** Exercise description **
Lines holding the word "CrtYd" are the ones to copy from the data below.

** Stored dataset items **
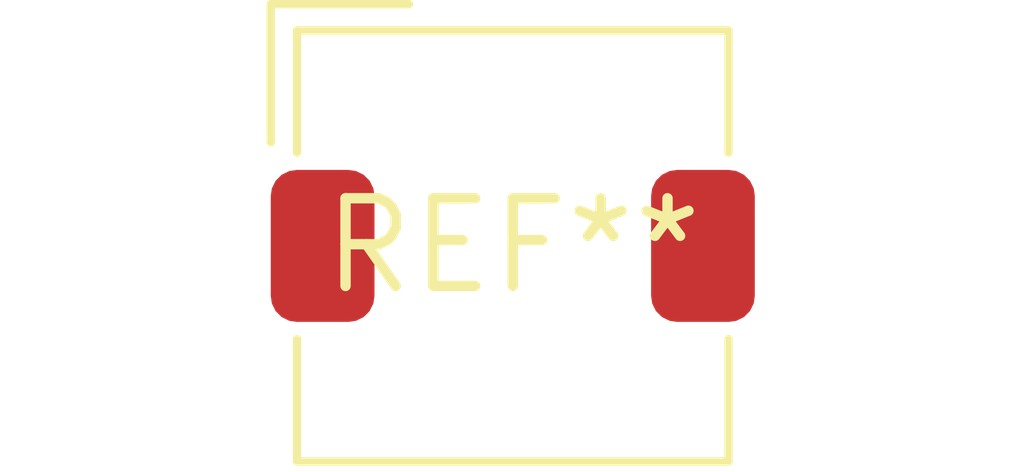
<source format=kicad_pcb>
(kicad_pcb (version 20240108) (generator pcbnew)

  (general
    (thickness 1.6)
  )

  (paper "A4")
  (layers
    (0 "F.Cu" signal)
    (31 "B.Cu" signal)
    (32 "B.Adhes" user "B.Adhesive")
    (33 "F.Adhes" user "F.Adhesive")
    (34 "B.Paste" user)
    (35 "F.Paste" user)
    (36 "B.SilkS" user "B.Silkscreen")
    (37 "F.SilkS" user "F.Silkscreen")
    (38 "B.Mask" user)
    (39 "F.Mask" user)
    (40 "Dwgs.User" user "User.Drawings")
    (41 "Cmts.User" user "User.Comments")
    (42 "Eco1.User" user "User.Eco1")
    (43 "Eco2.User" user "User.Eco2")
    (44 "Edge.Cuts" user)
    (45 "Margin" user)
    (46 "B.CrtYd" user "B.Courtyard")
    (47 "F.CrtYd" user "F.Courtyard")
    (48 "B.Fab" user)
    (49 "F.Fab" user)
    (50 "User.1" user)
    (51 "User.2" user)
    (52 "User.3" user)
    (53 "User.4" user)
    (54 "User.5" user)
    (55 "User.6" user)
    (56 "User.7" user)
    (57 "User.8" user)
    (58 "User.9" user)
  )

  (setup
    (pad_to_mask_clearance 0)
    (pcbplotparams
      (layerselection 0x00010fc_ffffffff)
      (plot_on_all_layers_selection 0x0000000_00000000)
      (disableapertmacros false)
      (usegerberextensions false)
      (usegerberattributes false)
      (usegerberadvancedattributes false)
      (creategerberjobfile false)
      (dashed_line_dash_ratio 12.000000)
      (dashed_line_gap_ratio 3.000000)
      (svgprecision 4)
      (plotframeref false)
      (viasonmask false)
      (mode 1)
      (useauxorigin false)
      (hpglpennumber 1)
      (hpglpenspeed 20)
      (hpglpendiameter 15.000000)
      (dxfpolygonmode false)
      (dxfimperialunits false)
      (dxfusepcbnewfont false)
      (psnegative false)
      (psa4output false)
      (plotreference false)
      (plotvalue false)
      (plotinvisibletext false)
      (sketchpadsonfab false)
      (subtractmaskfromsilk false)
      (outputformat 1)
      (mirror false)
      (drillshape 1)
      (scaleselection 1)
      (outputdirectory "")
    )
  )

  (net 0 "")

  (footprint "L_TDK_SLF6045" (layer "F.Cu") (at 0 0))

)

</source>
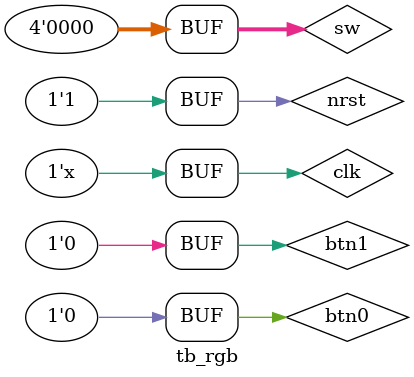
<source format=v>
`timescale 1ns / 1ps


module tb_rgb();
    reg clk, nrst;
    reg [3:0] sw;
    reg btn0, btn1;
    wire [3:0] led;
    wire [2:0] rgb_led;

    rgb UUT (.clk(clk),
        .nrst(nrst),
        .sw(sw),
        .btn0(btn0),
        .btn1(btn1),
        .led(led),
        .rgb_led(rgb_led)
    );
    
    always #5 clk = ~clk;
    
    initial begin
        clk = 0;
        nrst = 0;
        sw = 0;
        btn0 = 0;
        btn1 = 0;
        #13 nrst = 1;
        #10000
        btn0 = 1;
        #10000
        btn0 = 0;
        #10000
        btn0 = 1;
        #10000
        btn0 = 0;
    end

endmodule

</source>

** Written reply **
    (46 "B.CrtYd" user "B.Courtyard")
    (47 "F.CrtYd" user "F.Courtyard")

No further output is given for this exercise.